— 項目一覧 —
========
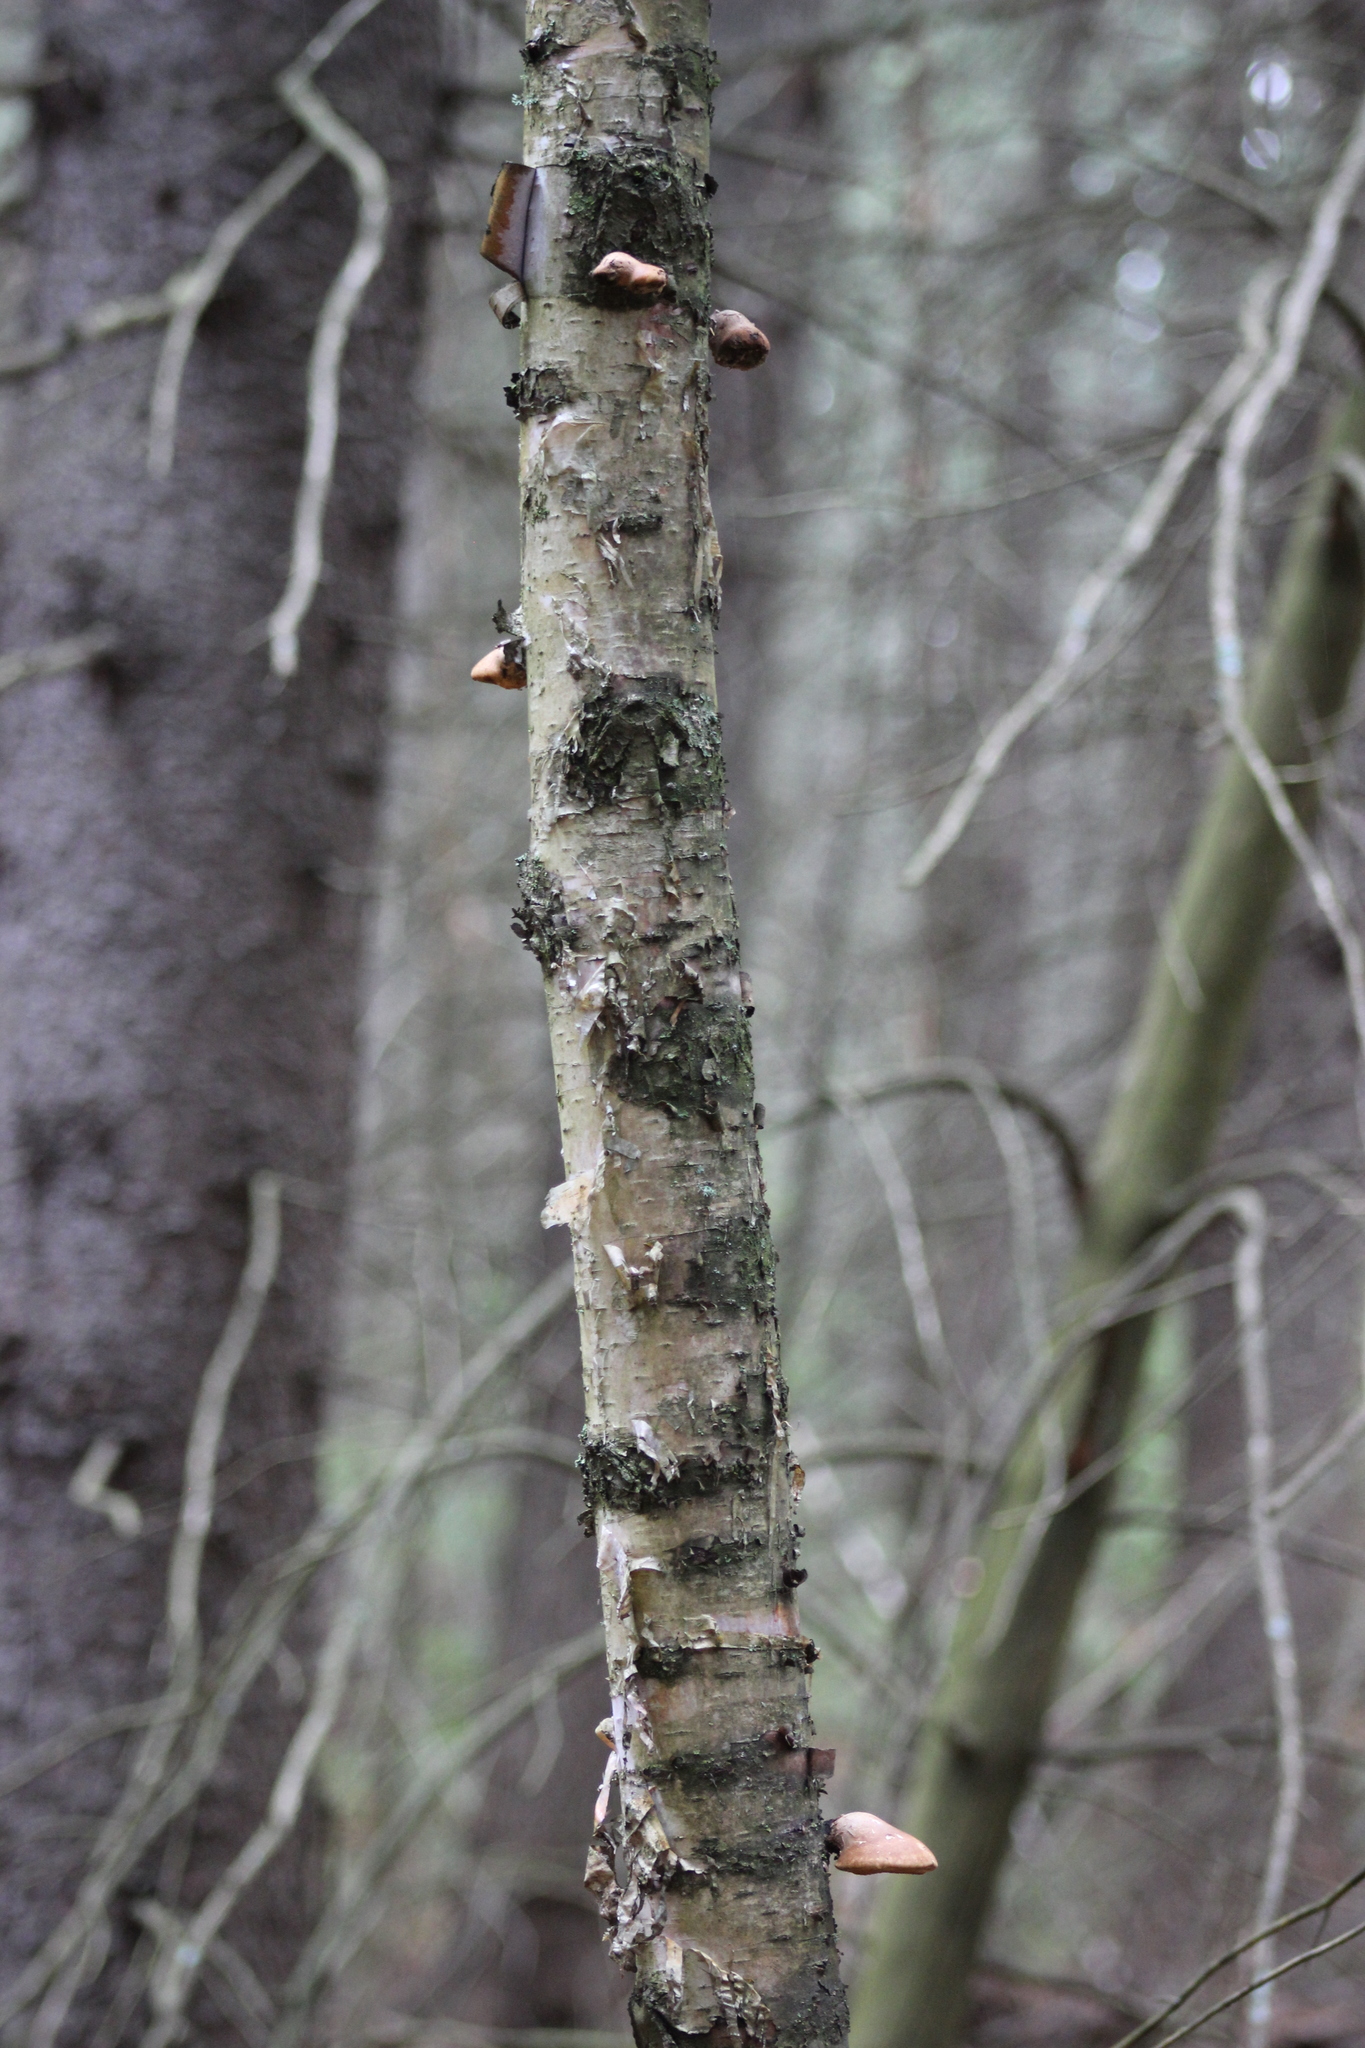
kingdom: Fungi
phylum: Basidiomycota
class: Agaricomycetes
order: Polyporales
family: Fomitopsidaceae
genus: Fomitopsis
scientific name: Fomitopsis betulina
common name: Birch polypore
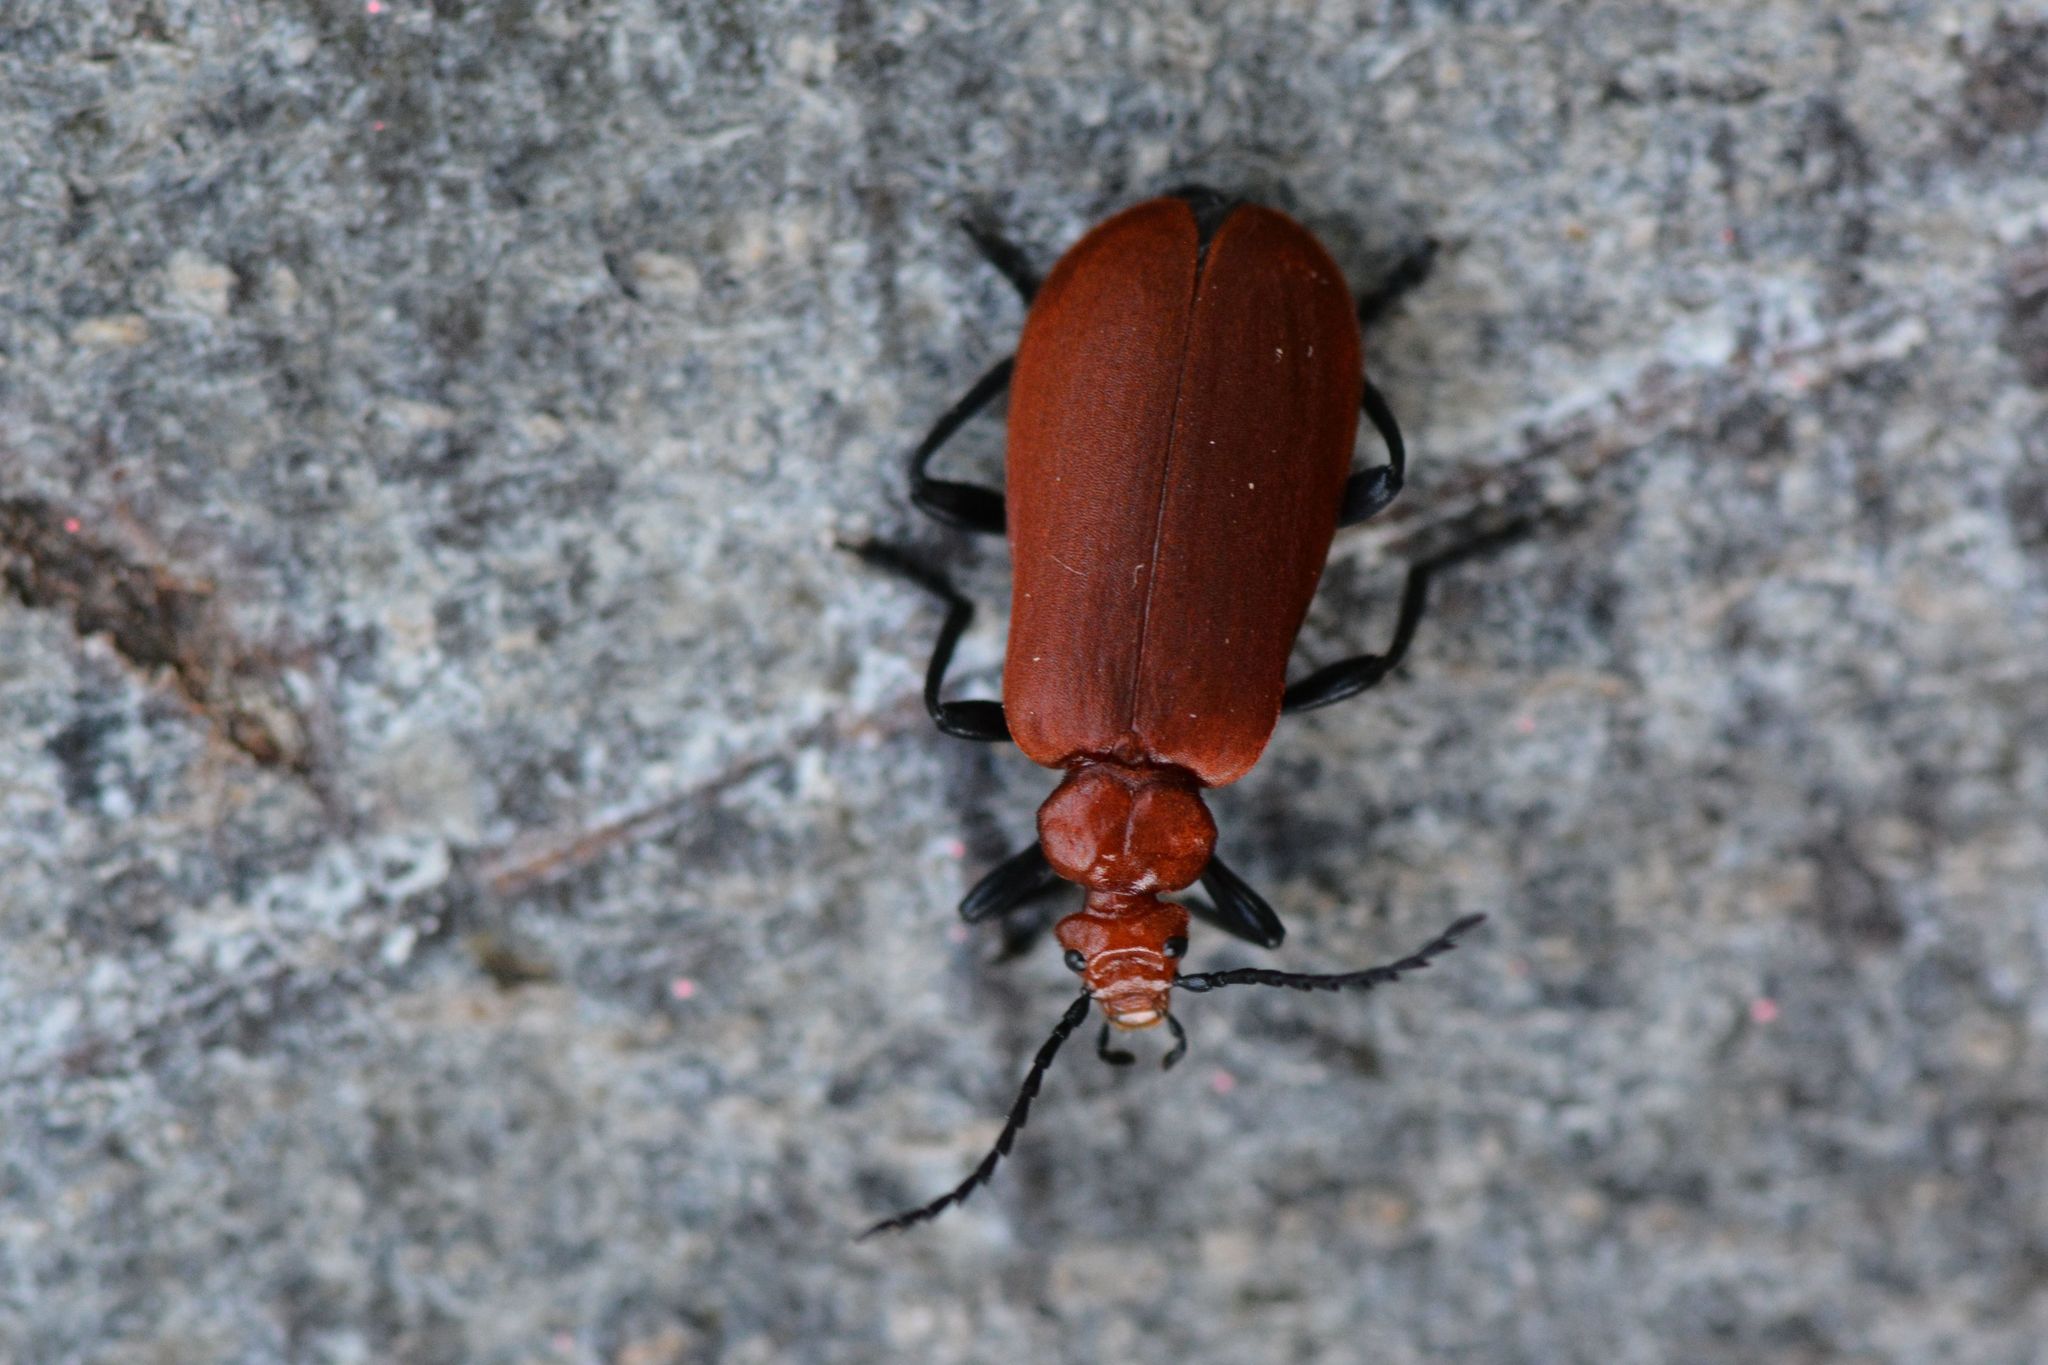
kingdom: Animalia
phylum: Arthropoda
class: Insecta
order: Coleoptera
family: Pyrochroidae
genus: Pyrochroa
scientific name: Pyrochroa serraticornis
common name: Red-headed cardinal beetle
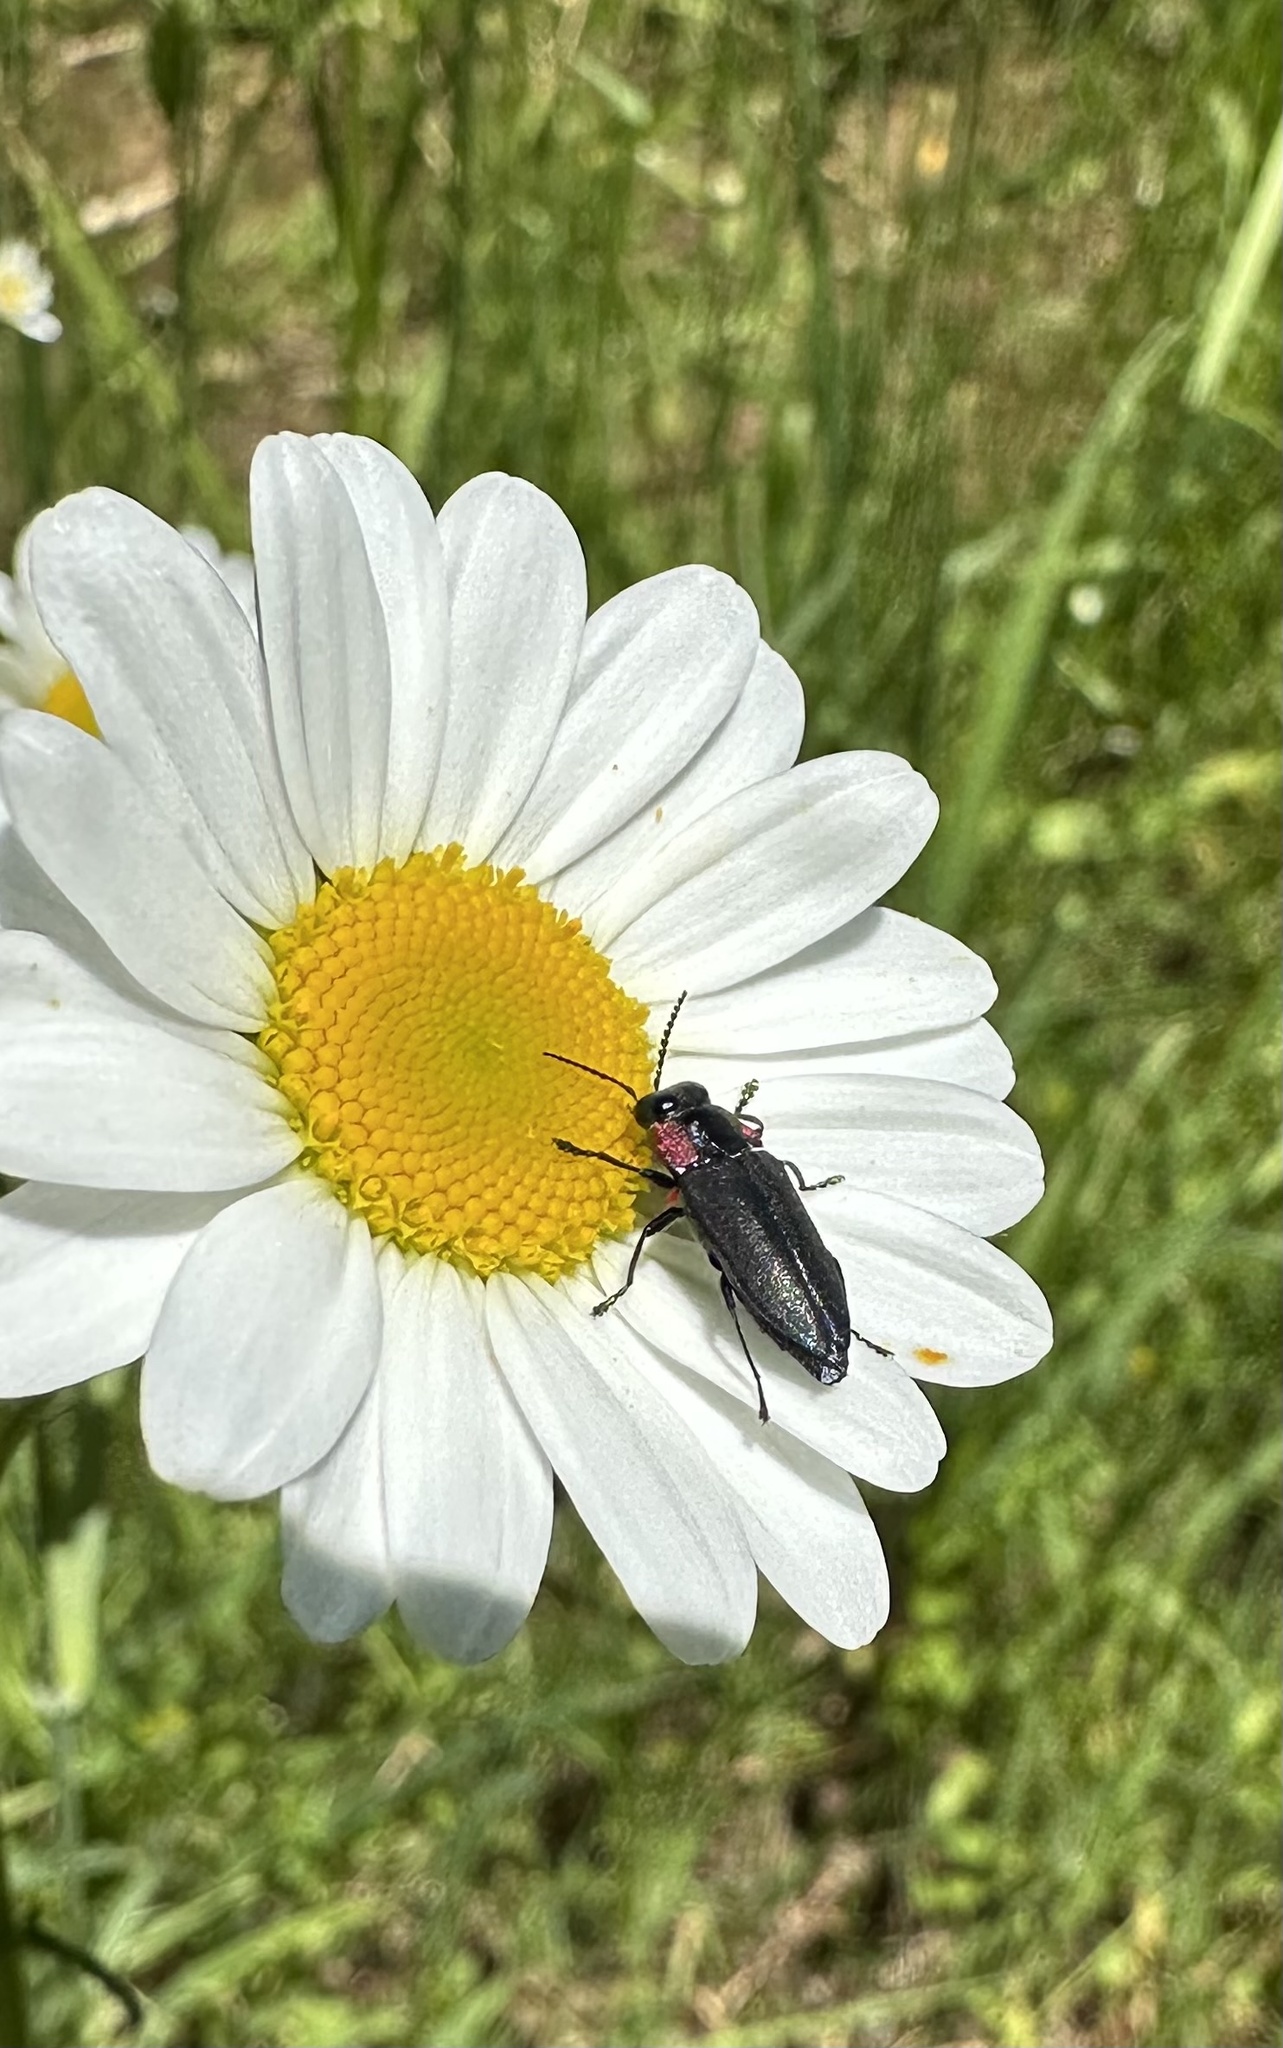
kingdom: Animalia
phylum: Arthropoda
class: Insecta
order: Coleoptera
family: Buprestidae
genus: Romanophora
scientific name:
========
— 設問 —
「class: Agaricomycetes」を含む行から一覧の最後の行までを、両端を含めて、1行を1つの文字列とするJSONのリストとして示しなさい。空行と画像は答えに含めないこと。

— 解答例 —
[
  "class: Agaricomycetes",
  "order: Polyporales",
  "family: Fomitopsidaceae",
  "genus: Fomitopsis",
  "scientific name: Fomitopsis betulina",
  "common name: Birch polypore",
  "kingdom: Animalia",
  "phylum: Arthropoda",
  "class: Insecta",
  "order: Coleoptera",
  "family: Pyrochroidae",
  "genus: Pyrochroa",
  "scientific name: Pyrochroa serraticornis",
  "common name: Red-headed cardinal beetle",
  "kingdom: Animalia",
  "phylum: Arthropoda",
  "class: Insecta",
  "order: Coleoptera",
  "family: Buprestidae",
  "genus: Romanophora",
  "scientific name:"
]